** START Text to read **

When Does Closeness in Distribution Imply Representational Similarity? An Identifiability Perspective
Code for experiments and plots for the article: "When Does Closeness in Distribution Imply Representational Similarity? An Identifiability Perspective" by Beatrix M. G. Nielsen, Emanuele Marconato, Andrea Dittadi and Luigi Gresele, accepted for NeurIPS 2025.
Training models, calculating distances and generating plots can be done through run.py. See the "Usage" section below for details.
Note that some of the code for creating plots requires trained models or pre-computed distances.
Some checkpoints from models on synthetic data have been included as examples in the "checkpoints" folder.
Some result files with computed distances and accuracies are in the "results.zip" folder. Remember to unzip before using these to make plots.
The outline of the installation is the following:
1. Create and activate conda environment
2. Conda install relevant conda packages
In 2. there might be differences depending on your machine and preferences. All relevant commands can also be found in conda_environment.txt.
1. Create and activate conda environment
Use the commands:
conda create -n close-dist python=3.11
conda activate close-dist
2. Conda install relevant conda packages
Install the relevant packages with the following commands:
conda install matplotlib docopt h5py scikit-learn tqdm scipy sympy pandas
If you are on a CPU only machine continue with:
conda install pytorch torchvision torchaudio cpuonly -c pytorch
If you are on a GPU machine use instead with the relevant cuda version:
conda install pytorch torchvision torchaudio pytorch-cuda=12.4 -c pytorch -c nvidia
We use CIFAR-10 loaded with the torchvision package.
Configurations for training models are in the configs folder. There are three kinds of configs: 1. model config, which specify the model architecture, 2. dataset config, which has settings for the dataset to use for training, and 3. training config, which specifies the hyperparameters to use for training, e.g. learning rate. Classes for the configs are in the src/config folder. When using run.py to train a model paths to all three configs must be given.
To see all options, use:
python run.py -h
To train models use:
run.py train-variations --output-folder=<file> --dataset-config=<file> --model-var-config=<file> --train-config=<file> [options]
Where output-folder is where checkpoints will be saved.

** END Text to read **

→ **Actions to take**
• 1. From the README, write out the passage between "Some checkpoints from" and "found in conda_environment.txt.", inclusive.
• 2. In the README, which Python version does the command for creating the conda environment specify?
• 3. Carry on the README from the point where it stops.
The records are separate material and have no connection to the README.

** START Data lines **

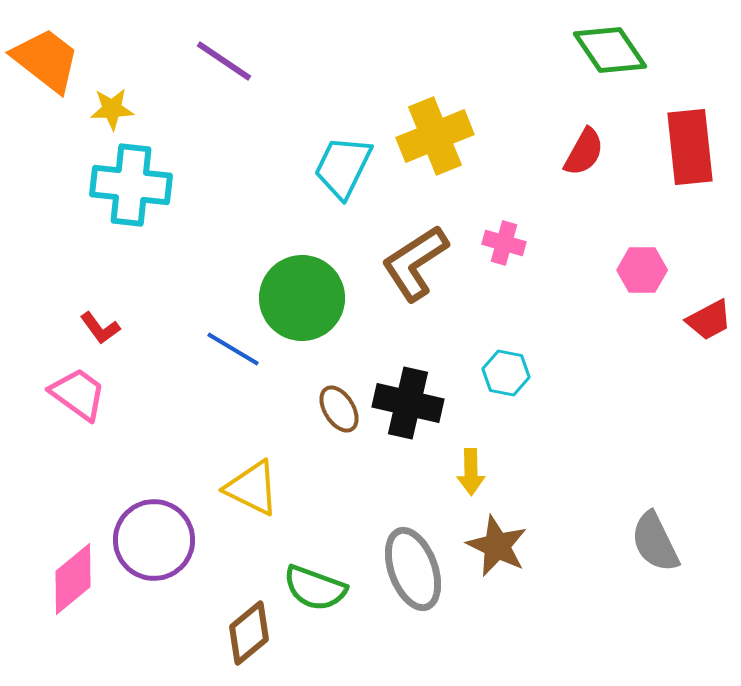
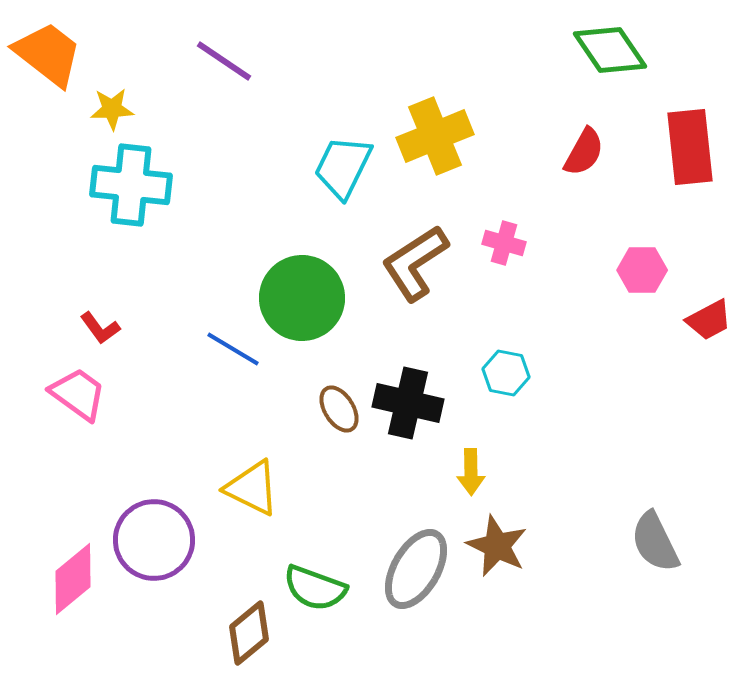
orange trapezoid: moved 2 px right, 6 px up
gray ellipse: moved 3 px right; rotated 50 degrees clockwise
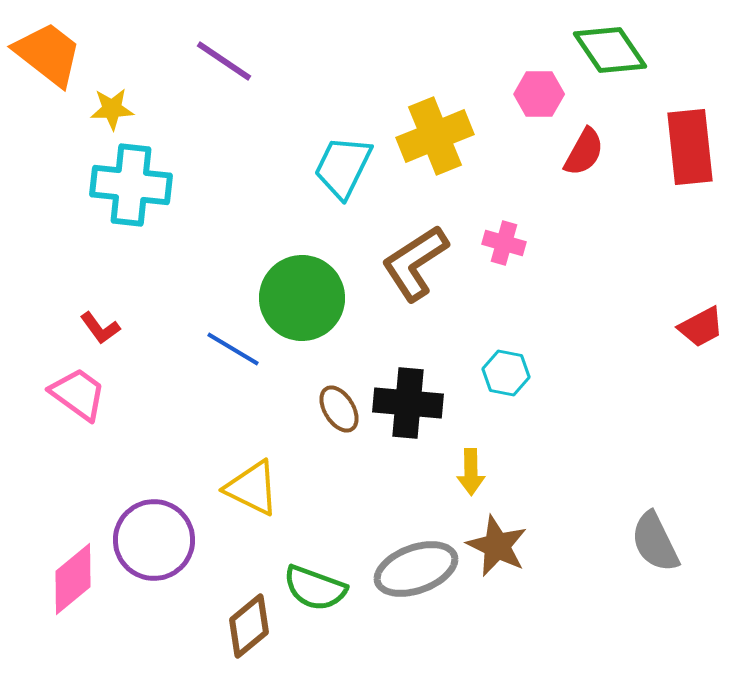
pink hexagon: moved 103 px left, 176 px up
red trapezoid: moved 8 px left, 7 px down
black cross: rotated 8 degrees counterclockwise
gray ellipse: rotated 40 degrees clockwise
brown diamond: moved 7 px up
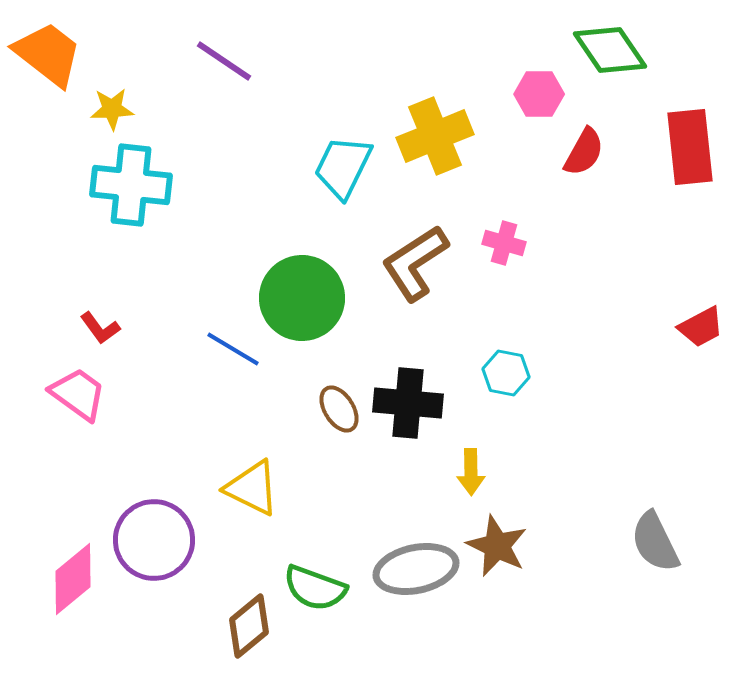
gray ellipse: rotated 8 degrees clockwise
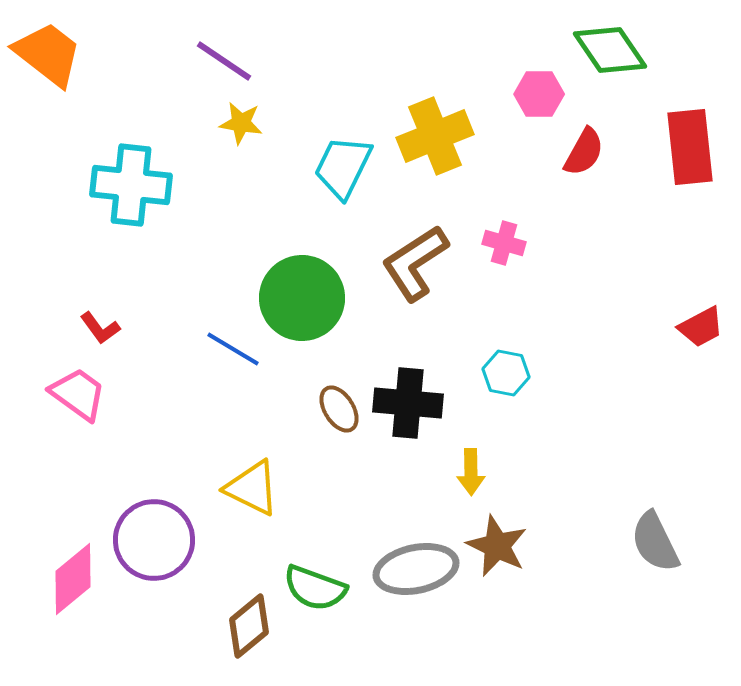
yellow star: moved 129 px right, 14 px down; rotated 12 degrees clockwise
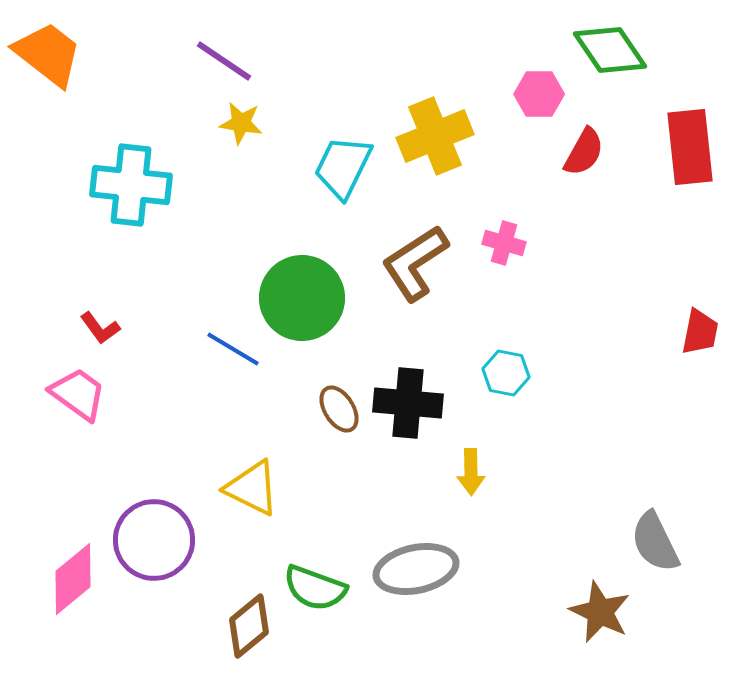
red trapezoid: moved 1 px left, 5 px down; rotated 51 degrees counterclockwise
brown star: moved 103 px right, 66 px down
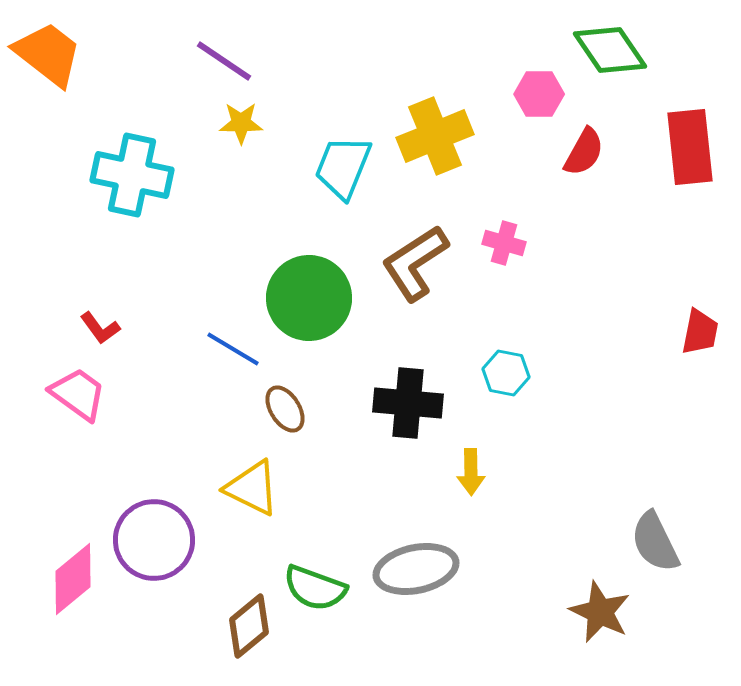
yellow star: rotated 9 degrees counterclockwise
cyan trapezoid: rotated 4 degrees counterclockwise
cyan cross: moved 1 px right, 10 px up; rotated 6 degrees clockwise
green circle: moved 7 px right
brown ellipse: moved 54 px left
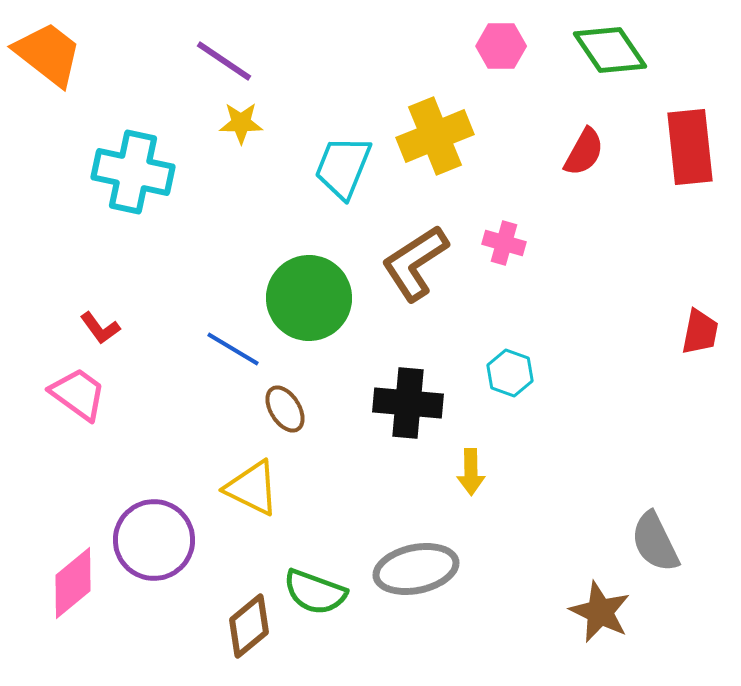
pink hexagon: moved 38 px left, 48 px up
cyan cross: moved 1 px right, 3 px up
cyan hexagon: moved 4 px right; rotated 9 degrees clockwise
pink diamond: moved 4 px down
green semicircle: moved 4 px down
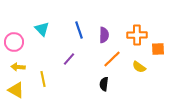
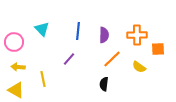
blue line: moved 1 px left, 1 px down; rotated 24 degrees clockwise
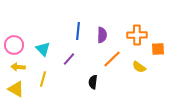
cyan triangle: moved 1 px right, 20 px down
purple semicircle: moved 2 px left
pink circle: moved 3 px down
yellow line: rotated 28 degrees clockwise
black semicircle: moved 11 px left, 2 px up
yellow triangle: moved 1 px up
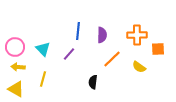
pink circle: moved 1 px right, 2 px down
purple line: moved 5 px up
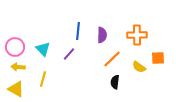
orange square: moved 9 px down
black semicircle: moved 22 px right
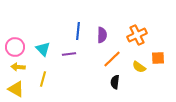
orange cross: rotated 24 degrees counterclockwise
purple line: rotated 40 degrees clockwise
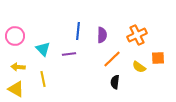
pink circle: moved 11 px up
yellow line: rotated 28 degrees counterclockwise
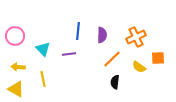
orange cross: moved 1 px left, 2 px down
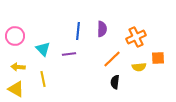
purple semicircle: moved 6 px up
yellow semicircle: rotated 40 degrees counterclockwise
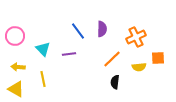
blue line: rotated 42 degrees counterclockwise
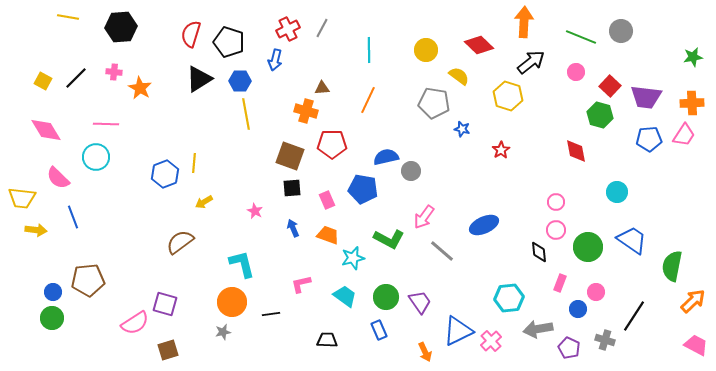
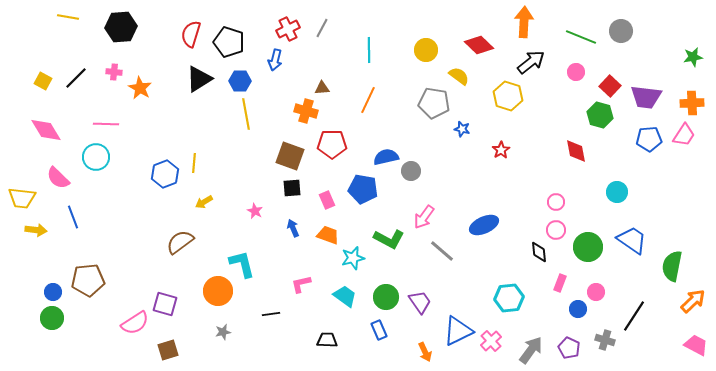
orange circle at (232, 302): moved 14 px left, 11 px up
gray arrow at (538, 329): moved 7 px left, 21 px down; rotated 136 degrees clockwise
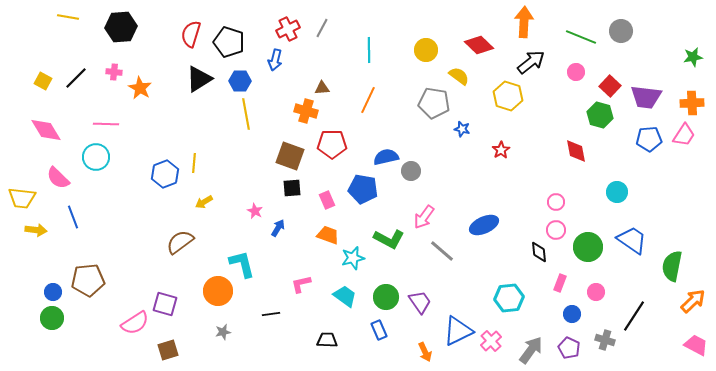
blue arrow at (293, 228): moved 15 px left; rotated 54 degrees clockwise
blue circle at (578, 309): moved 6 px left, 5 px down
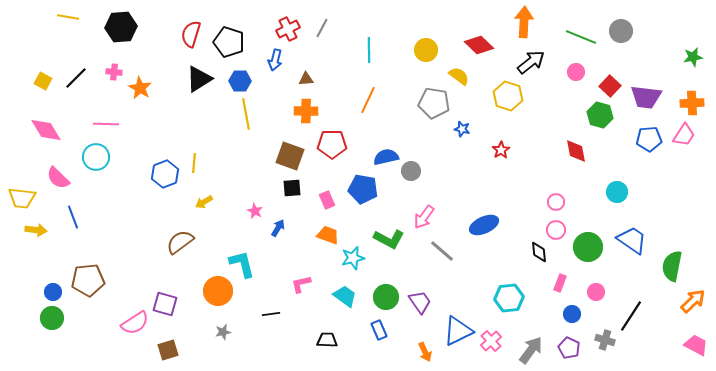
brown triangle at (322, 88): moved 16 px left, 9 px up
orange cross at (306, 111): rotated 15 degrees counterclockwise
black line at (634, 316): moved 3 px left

** END Data lines **

→ **The answers**
• 1.
Some checkpoints from models on synthetic data have been included as examples in the "checkpoints" folder.
Some result files with computed distances and accuracies are in the "results.zip" folder. Remember to unzip before using these to make plots.
The outline of the installation is the following:
1. Create and activate conda environment
2. Conda install relevant conda packages
In 2. there might be differences depending on your machine and preferences. All relevant commands can also be found in conda_environment.txt.

• 2. Python 3.11.

• 3.
For example:
python run.py train-variations --output-folder=checkpoints --dataset-config=configs/cifar10_0_cls10.json --model-var-config=configs/model_variations_config_resnetcifar10_128_fd3.json --train-config=configs/cifar10_0_32_ADAM_0_0001_20000steps.json --cuda
Will train a resnet classifier on CIFAR-10 with 3-dimensional representations for 20K steps. Training can be resumed from a saved checkpoint by using the date-str and continue-from options. For example:
python run.py train-variations --output-folder=checkpoints --dataset-config=configs/cifar10_0_cls10.json --model-var-config=configs/model_variations_config_resnetcifar10_128_fd3.json --train-config=configs/cifar10_0_32_ADAM_0_0001_20000steps.json --date-str=2025-04-22 --continue-from=5000 --cuda
Will load a checkpoint of a resnet classifier on CIFAR-10 with 3-dimensional representations which began training on 2025-04-22 and has already trained for 5000 steps. Training of this model will continue until it reaches the 20K steps specified in the config.
A template for a bash script can be found next to the run file.
For calculating the distances between distributions and models use
run.py get-distances --date-str=<string> --layer-size=<List> --num-classes=<int> --dist-type=<str> [options]
for the models trained on synthetic data and
run.py get-distances --date-str=<string> --dataset-config=<file> --model-var-config=<file> --train-config=<file> --layer-size=<List> --num-classes=<int> --dist-type=<str> [options]
for the models trained on CIFAR-10. For example:
python run.py get-distances --date-str=2025-04-22 --dataset-config=configs/cifar10_0_cls10.json --model-var-config=configs/model_variations_config_resnetcifar10_128_fd2.json --train-config=configs/cifar10_0_32_ADAM_0_0001_20000steps.json --layer-size=128 --num-classes=10 --dist-type=max --weight=0.00001 --sum-or-max=max --num-samples=200
will measure distances between models from 2025-04-22 (date-str), trained on CIFAR-10 (dataset-config), using a resnet with 2-dimensional representations (model-var-config), trained for 20K steps (train-config), using a width of 128 for the unembedding network (layer-size), using 10 classes (num-classes), using max for each term in d_LLV like in the article (dist-type), using 0.00001 for the lambda parameter for d_LLV like in the article (weight), using the max over the terms for d_LLV like in the article (sum-or-max) and calculating using 200 samples of possible input sets (num-samples).
For making the plots use
run.py make-plot --plot-type=<string>
using the relevant plot-type. See possible plot types in the "Plots" section below.
The plot types are 'cifar10_reps', 'd_LLV_constructed', 'd_LLV_train_synthetic', 'd_LLV_vs_width', 'loss_diff_vs_mcca', 'synthetic_data' and 'KL_table'.
'cifar10_reps' makes plots of all embeddings and unembeddings for the models we trained on CIFAR-10 with 2-dimensional embeddings. These show that when we train the same model with different seeds, we do sometimes get quite different representations, in the sense that the classes can be swapped around. In the article the plots are in the appendix F.5 "All Two-dimensional Representations of CIFAR-10 Models". It also makes the comparison of embeddings plot from the left part of figure 3.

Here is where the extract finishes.